Required actions =
A. Rewrite the stretch of the RDF reply from "Eh?? What bnode" through "occurs in, yes.", substituting "model" for "graph".
B. Does the RDF reply support each statement below? Answer yes or no for each, and quote the words from the reply that decide it.
(i) RDF reification was only ever meant to reify RDF itself.
(ii) The entities a bnode refers to are limited to the graph it occurs in.
(iii) OWL discusses in detail how to give URI names to OWL ontologies.

Re: RDF Keys, or why RDF is lousy at metadata annotations

Hi Bob

I am sympathetic, and I understand you don't want get into a long 
debate; but I don't know what you are talking about.

>Its claimed that RDF and OWL are really great because they
>facilitate making metadata assertions.

Is it? By whom? My understanding is that they are intended to be 
languages for putting ontologies on the Web.

>The reality is that the
>RDF and OWL standards do a lousy job at supporting metadata
>annotations for (at least) two reasons.
>
>To do a good job of annotating (attaching metadata) to something, you need
>    (1) to reify the something, and
>    (2) the URI needs to be globally unique, and it needs to be "repeatable".

OK, granted (though why do you need to reify it? Isnt referring to it 
good enough?). Both of these issues seem to be concerned with how to 
attach URIs to the somethings, which indeed is an issue that the 
RDF/OWL specs mostly do not address, I think because it was outside 
the charter of the relevant working groups. (OWL does talk some about 
giving URI names to OWL ontologies, but not in any detail, and not 
about any other kind of naming.)

>By now its well understood that RDF statement reification is a loser,
>because its chooses too small a grain size.

Well, I tend to agree, but that seems irrelevant to your concern, 
since RDF reification was only ever intended to reify RDF itself. I 
take it that you are interested in using RDF/OWL to give metadata for 
things other than RDF/OWL (?? Or are you just concerned with doing a 
better job than RDF reification for using RDF to describe other RDF?? 
If so, join the club :-)

>  The best remedy is to
>add contexts and quads to RDF.  If we did that, then (1) is taken
>care of.  However, that's a subject for a different e-mail.
>
>Here I'm really addressing the Bnode problem.

Eh?? What bnode problem? (Did you just change the subject entirely, 
or is there a problem relating bnodes to URI attachment and 
reification?)

>The proper scope
>for a bnode is the model that it belongs too.

The graph it occurs in, yes.

>That means that
>to reference a resource/entity outside of the model, you need
>something other than a bnode

No, that does not follow at all. The bnode has a syntactic scope - it 
is essentially a bound variable -  but the entity or entities 
REFERRED TO by the bnode aren't scoped or limited in any way. Bnodes 
can refer to anything in the universe of discourse.

Did you mean that in order to provide a name for something that can 
be used outside the graph, you should not use a bnode as a 'label'? 
That would be correct, but I don't see why you call this a "problem". 
It seems kind of dumb on the face of it to use a blank node as a 
label. That isnt what blank nodes were ever intended to do.

>--you need a resource with a globally
>unique URI.

Right. But all URIs are globally unique, so you just need to have a 
URI attached to a resource.

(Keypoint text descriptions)
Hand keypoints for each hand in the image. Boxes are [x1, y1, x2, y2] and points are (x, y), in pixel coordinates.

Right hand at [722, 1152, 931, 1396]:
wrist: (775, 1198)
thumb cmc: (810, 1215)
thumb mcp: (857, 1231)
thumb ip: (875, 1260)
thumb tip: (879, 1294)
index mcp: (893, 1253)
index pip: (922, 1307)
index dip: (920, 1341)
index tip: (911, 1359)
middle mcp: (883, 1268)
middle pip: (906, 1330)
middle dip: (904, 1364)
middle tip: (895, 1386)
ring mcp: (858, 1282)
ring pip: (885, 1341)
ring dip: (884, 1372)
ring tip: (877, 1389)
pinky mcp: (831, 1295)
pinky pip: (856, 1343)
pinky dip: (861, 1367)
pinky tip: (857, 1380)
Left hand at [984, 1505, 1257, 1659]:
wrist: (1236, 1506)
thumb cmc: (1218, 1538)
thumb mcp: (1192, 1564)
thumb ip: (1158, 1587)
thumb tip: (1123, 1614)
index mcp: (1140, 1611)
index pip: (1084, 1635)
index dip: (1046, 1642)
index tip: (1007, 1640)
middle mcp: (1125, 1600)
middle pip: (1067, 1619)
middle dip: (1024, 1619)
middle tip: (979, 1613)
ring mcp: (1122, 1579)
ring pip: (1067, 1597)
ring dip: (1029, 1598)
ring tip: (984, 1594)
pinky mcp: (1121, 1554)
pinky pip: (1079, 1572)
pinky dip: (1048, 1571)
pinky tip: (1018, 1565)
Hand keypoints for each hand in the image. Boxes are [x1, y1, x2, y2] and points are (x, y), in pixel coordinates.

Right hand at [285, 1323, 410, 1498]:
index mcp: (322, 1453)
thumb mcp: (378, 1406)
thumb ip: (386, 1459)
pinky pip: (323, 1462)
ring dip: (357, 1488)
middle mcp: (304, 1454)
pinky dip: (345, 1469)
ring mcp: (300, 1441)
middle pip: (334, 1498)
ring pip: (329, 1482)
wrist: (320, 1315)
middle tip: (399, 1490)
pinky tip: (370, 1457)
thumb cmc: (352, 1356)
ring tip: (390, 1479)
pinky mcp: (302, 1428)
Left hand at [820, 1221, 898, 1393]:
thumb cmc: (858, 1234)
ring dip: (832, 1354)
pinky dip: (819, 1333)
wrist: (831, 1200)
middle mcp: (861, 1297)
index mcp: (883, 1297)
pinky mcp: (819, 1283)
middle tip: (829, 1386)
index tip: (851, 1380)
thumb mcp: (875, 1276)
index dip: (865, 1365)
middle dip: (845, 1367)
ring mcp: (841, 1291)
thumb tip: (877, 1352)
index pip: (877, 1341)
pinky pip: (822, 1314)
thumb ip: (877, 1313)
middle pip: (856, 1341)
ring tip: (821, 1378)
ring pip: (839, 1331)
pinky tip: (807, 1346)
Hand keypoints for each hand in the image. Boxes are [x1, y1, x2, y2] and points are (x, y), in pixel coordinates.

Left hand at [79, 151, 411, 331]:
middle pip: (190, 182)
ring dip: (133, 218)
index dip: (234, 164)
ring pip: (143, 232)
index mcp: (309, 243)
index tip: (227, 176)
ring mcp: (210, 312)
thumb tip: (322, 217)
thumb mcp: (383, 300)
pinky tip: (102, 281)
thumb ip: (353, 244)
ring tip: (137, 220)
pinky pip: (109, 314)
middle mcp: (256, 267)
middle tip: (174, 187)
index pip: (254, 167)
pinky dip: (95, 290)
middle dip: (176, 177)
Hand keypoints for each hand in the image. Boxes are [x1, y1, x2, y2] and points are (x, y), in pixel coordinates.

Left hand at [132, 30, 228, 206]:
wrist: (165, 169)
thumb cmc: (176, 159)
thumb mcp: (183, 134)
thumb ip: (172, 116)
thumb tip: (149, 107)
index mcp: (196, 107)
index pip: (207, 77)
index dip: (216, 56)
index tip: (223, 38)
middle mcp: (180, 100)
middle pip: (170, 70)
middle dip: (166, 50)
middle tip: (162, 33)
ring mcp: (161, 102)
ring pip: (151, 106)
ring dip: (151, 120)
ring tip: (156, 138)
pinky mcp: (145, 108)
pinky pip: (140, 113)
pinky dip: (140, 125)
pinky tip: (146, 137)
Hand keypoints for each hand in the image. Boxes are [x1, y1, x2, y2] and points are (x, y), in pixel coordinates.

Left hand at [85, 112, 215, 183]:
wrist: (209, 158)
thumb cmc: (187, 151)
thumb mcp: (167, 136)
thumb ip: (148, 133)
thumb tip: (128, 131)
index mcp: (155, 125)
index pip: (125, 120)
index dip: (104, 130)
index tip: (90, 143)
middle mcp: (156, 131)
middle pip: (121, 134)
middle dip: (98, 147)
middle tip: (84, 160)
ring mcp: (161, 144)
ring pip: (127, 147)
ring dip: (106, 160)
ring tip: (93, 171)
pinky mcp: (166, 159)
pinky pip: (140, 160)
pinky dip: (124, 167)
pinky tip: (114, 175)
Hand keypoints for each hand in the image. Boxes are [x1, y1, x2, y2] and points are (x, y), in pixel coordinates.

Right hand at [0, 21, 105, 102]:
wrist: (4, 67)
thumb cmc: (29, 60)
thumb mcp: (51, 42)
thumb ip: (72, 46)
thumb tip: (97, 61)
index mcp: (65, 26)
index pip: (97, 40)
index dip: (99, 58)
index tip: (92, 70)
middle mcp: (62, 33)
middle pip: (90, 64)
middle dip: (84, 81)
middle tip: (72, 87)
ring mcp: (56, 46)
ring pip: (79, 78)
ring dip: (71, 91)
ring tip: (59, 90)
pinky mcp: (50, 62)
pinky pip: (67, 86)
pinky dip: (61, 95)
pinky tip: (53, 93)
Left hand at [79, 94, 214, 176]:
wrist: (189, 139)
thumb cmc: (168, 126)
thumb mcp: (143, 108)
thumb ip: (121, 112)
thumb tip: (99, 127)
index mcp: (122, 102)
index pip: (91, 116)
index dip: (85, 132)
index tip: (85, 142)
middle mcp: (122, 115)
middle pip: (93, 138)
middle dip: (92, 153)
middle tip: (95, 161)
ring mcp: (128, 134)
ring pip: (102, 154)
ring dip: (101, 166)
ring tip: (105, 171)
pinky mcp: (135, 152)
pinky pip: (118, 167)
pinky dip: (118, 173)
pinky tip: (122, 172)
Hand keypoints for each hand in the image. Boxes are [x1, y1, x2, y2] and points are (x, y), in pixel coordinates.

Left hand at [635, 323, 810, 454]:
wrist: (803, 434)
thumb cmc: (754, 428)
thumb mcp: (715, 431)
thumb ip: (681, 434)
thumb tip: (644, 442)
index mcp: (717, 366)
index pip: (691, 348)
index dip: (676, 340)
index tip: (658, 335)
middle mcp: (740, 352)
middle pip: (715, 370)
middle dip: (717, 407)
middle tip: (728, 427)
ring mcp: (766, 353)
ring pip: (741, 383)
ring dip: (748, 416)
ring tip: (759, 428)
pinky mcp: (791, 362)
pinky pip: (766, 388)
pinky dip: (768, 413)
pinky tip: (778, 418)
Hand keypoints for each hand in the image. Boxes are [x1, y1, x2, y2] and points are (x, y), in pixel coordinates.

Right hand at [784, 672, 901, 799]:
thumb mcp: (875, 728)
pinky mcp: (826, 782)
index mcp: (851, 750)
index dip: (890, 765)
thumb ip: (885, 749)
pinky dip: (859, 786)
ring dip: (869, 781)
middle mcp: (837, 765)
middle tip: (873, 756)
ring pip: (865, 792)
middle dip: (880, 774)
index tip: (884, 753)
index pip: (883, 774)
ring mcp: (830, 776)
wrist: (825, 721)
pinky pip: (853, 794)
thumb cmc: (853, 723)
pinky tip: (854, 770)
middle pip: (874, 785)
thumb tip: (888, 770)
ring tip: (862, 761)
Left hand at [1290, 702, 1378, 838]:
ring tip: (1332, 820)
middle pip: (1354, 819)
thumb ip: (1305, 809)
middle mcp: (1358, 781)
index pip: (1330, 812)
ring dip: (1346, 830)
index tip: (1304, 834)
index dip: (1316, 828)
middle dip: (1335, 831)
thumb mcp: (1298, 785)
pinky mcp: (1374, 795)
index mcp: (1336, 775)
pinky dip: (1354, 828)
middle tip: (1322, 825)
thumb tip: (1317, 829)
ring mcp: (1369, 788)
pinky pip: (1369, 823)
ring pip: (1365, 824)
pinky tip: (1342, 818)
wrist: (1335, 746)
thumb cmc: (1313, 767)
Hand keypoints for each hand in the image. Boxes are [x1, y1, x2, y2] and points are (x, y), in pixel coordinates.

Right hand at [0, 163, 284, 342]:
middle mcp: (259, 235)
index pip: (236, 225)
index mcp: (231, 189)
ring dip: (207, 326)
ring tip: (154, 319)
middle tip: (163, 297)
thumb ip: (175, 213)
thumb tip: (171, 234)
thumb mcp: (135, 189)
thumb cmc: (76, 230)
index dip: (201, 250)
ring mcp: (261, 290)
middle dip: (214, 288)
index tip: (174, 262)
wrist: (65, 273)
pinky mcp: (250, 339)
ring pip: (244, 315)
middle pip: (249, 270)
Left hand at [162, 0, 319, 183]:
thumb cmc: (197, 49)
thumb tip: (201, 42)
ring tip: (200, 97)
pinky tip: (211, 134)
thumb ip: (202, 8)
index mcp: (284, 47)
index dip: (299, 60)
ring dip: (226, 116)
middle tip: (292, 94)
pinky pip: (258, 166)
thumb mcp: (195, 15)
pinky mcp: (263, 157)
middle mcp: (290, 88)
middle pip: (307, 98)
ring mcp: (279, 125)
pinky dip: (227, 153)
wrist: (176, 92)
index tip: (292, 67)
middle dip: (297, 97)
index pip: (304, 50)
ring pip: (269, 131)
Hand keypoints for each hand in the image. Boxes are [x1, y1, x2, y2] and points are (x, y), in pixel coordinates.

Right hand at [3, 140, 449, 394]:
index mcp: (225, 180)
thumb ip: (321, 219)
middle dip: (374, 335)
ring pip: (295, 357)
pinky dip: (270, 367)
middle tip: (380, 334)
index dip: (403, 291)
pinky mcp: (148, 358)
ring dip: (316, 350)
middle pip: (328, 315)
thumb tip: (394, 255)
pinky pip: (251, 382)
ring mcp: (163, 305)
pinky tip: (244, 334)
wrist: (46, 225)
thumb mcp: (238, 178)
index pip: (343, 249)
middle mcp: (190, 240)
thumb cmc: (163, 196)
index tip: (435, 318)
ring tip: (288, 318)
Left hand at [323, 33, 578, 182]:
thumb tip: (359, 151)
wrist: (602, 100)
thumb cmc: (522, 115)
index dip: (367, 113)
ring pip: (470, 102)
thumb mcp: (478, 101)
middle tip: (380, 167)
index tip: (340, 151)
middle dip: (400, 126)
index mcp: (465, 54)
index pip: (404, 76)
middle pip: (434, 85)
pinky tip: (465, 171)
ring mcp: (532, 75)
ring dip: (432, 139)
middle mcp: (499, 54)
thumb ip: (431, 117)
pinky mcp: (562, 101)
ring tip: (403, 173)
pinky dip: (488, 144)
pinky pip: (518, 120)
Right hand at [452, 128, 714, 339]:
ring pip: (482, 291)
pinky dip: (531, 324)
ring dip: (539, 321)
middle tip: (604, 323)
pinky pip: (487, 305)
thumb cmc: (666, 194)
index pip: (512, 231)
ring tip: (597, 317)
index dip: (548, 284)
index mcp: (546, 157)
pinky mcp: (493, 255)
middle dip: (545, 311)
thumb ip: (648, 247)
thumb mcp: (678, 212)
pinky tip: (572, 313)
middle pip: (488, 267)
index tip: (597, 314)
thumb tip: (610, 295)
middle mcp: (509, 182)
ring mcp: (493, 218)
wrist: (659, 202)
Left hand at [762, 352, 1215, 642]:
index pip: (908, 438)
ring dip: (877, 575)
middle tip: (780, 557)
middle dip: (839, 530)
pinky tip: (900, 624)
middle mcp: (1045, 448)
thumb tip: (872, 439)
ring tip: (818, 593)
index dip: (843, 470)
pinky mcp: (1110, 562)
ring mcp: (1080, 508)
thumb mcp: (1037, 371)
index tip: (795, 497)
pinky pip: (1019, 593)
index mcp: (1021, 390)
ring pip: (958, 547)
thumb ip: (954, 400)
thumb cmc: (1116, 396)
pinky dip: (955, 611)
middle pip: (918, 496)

Answers by item number =
A.
Eh?? What bnode problem? (Did you just change the subject entirely, 
or is there a problem relating bnodes to URI attachment and 
reification?)

>The proper scope
>for a bnode is the model that it belongs too.

The model it occurs in, yes.

B.
(i) Yes: "since RDF reification was only ever intended to reify RDF itself"
(ii) No: "but the entity or entities REFERRED TO by the bnode aren't scoped or limited in any way"
(iii) No: "OWL does talk some about giving URI names to OWL ontologies, but not in any detail"